### Data extracted from a collection:
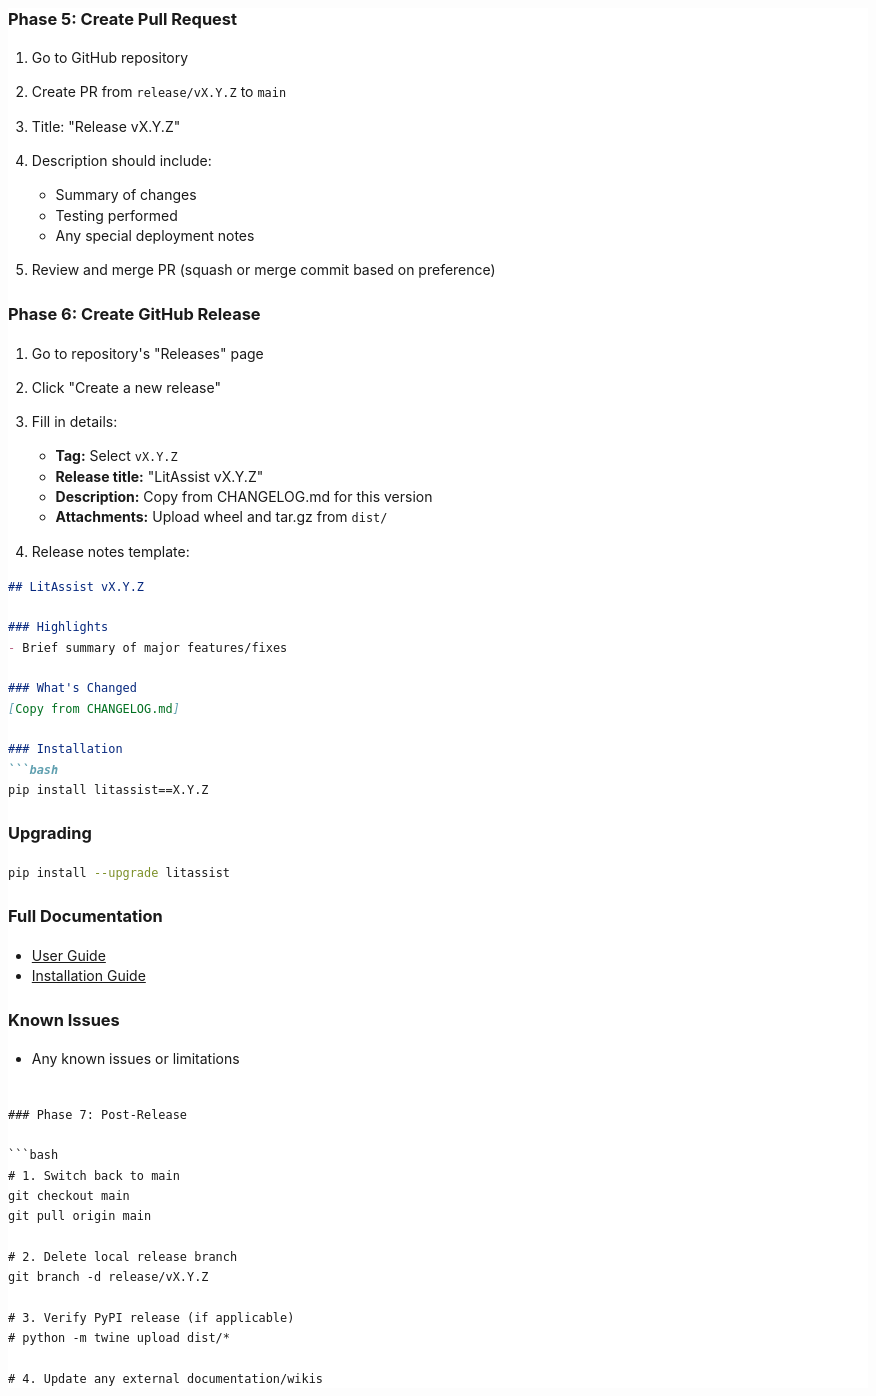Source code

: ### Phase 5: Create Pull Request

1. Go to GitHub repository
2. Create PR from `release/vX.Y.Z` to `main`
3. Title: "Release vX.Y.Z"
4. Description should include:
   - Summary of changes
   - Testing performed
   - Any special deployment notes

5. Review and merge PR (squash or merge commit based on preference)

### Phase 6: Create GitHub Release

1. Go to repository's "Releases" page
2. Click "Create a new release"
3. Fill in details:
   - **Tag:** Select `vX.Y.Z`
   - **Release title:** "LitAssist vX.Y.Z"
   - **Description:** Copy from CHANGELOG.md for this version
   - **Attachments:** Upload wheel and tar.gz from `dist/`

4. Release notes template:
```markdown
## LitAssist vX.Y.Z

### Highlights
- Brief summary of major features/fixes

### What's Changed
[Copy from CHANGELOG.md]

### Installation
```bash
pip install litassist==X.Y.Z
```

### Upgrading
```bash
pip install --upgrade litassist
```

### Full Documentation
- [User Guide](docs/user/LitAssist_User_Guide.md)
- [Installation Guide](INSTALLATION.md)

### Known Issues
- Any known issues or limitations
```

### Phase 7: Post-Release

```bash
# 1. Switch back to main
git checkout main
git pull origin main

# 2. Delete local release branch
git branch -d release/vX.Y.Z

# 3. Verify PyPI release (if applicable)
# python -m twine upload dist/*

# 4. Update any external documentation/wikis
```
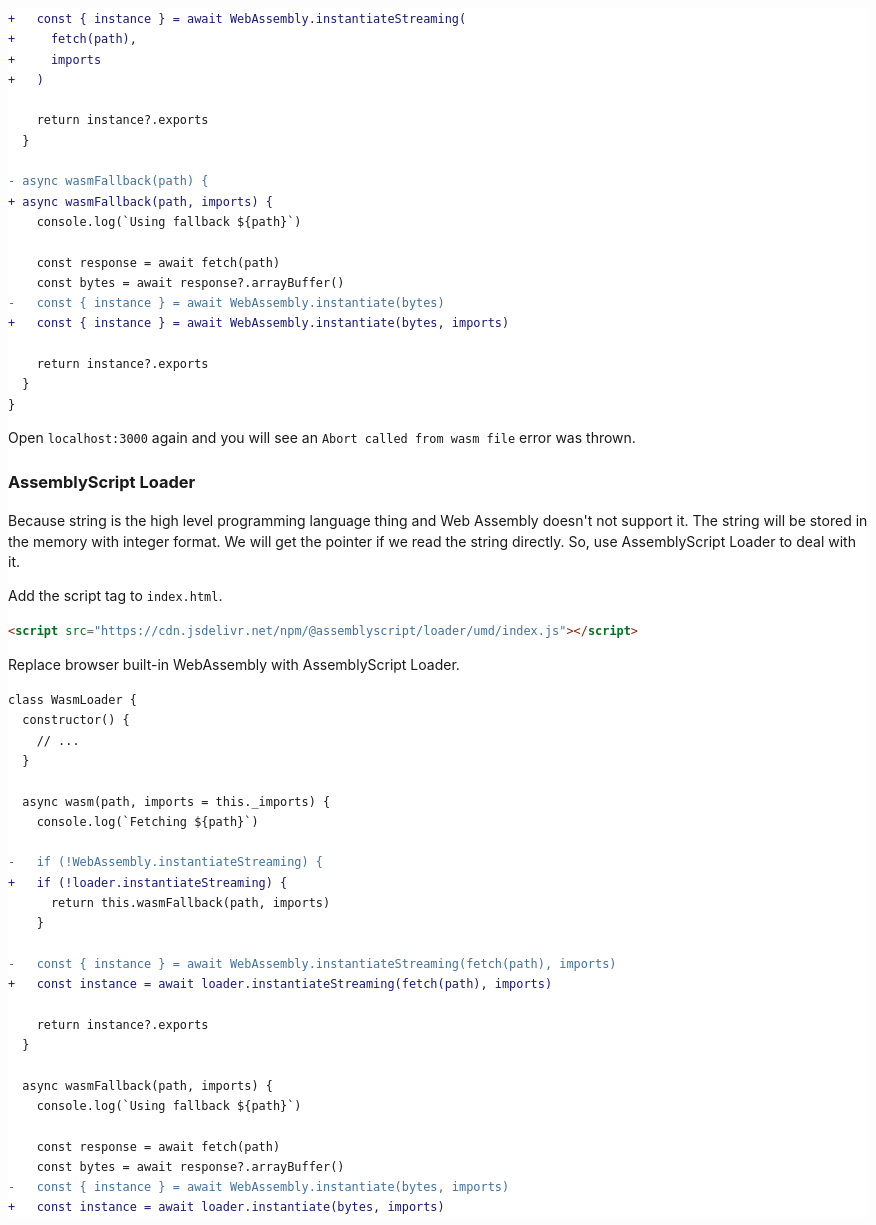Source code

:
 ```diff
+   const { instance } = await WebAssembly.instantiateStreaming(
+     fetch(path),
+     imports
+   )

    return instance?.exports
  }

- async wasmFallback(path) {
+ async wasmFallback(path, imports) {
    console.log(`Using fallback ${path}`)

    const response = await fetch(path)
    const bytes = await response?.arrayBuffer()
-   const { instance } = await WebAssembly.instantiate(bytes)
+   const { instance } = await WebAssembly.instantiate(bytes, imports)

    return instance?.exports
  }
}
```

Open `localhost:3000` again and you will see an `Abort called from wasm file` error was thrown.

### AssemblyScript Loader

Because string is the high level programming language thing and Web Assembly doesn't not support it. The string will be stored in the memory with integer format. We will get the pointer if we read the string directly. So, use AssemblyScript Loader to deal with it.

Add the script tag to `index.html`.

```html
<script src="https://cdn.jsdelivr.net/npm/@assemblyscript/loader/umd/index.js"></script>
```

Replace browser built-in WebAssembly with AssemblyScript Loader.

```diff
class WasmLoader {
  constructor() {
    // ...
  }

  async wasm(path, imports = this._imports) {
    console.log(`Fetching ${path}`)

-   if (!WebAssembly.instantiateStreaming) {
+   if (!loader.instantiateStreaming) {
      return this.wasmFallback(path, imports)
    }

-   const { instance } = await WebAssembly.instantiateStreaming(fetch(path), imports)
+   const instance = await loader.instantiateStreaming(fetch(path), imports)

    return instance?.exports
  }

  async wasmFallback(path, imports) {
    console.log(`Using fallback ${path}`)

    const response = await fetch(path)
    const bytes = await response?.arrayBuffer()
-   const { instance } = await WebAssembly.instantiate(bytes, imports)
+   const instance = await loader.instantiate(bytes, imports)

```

### Goal of the exercise:
Which lines above contain "will"? Show each of them.

### Answer space:
Open `localhost:3000` again and you will see an `Abort called from wasm file` error was thrown.
Because string is the high level programming language thing and Web Assembly doesn't not support it. The string will be stored in the memory with integer format. We will get the pointer if we read the string directly. So, use AssemblyScript Loader to deal with it.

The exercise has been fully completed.